To the rosebushes, to the swarm of bees, to the swarm of doves!Especially to the singing birds, from whom they learned to sing! Singing is best for the newly healed; it is for the healthy to talk.When the healthy man wants to sing, then he desires other songs more than the newly cured. " "O you talkers and accordions, be still!" answered Zarathustra, smiling at his animals. "How do you know the consolation I took for myself in seven days! I must sing again—I ask for that consolation and that healing for myself: So would you like to make a song? " "Stop," said his animal again; "you new healer; you'd better get yourself a new harp first."

Zarathustra, for new verses need new harps! O Zarathustra, sing and overflow, and heal thy soul with new verses; so that thou mayest bear thy great destiny which no man hath! O Zarathustra, your animals see what you are and must be.Behold, you are the preacher of the perpetual cycle - such is your destiny! You must be the first to teach this doctrine—how could this great fate be but your danger and disease! Behold, we know Thy teachings; all things perpetually recur, and we are one with all things; we have been innumerable times, and all things are one with us. You teach people that there is a "great age of becoming", a giant in a great age; It must be like a kind of hourglass that is forever refurbished, forever flowing. So all those ages are alike in the greatest and alike in the smallest, so we ourselves are alike in the greatest and in the smallest.
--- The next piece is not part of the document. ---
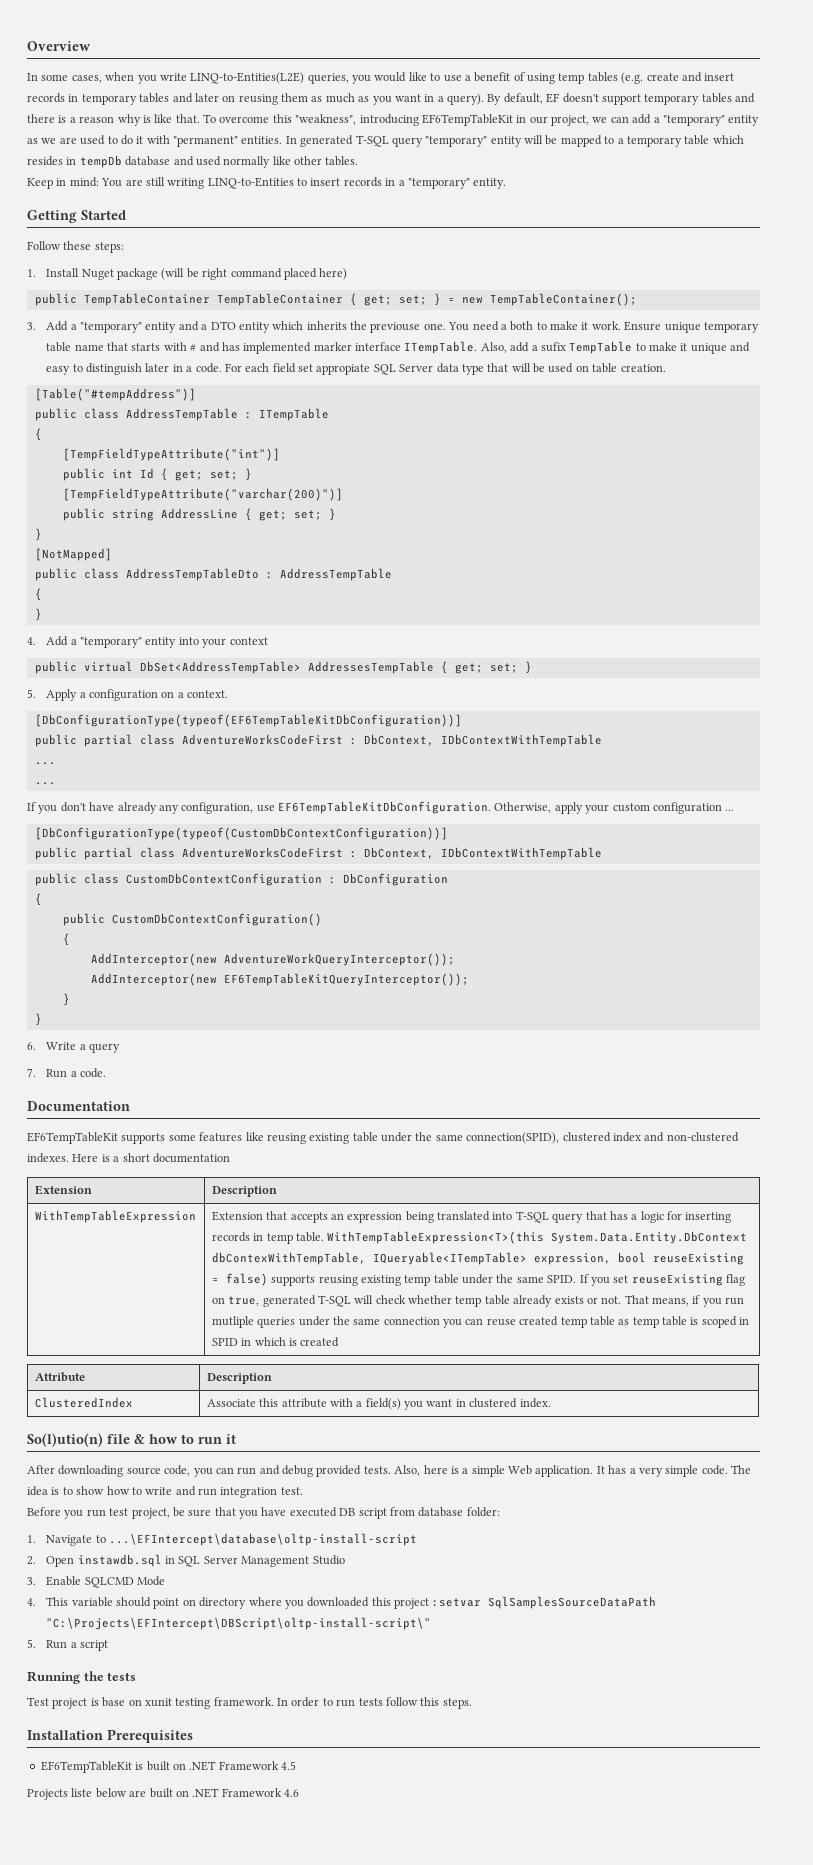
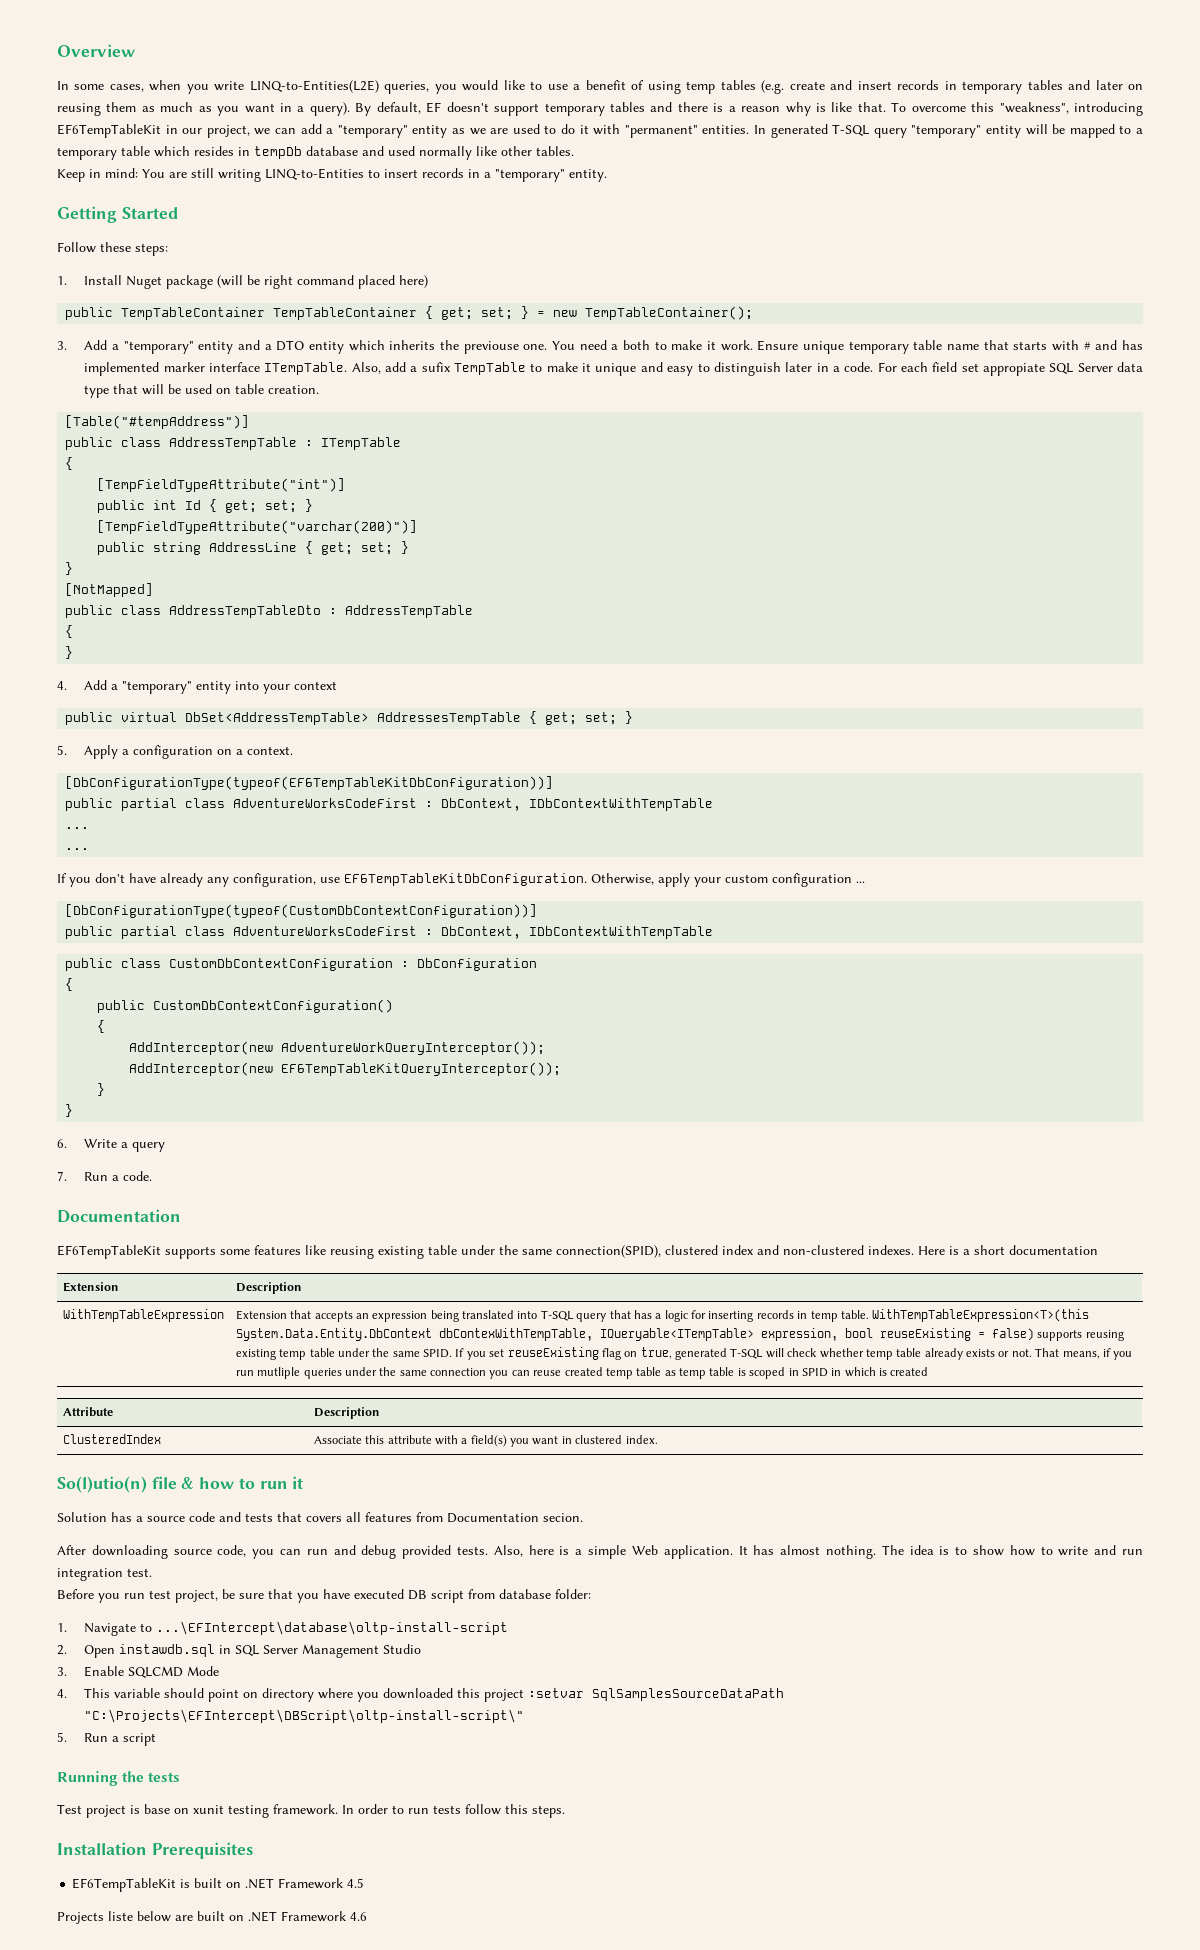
(236, 1439) none -> [57,1512,583,1523] // Solution has a source code and tests that covers all features from Documentation secion.
[629,1465,728,1477] a very simple code. -> [780,1545,876,1559] almost nothing.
O Zarathustra, if you were dead now, behold, we also know how you would speak then:—but your animals beg you not to die yet! O that thou speakest, fearless and self-sufficient, for a great burden and oppression shall depart from thee, thou most stoic! —— It is also as perishable as the flesh. But the ties of cause and effect around which I am entwined circulate,--it will recreate me, myself of the causality of perpetual recirculation. I am again with the sun, the earth, the eagle, the serpent,—but not a new life, or a better life, or the same life: I am eternally this 'one and the same' life to come again, in the greatest and the smallest of things, to teach the eternal cycle of all things! —— Let's talk about the great noon of mankind and the earth, and then preach the superman to mankind. I speak my way.My word destroys me: thus my eternal destiny wills, - I perish like the forerunner! Now is the time for those who are descending to bless themselves.Thus concluded the descent of Zarathustra. "— When the animals said these words, they were silent, thinking what Zarathustra would answer.But Zarathustra not only did not notice their silence, but lay with closed eyes, peacefully, like a sleeper; though he did not fall asleep; for at this moment his soul was meditating.But the serpent and the eagle, when they saw how peaceful he was, drew back cautiously, out of respect for the great tranquility that surrounded him.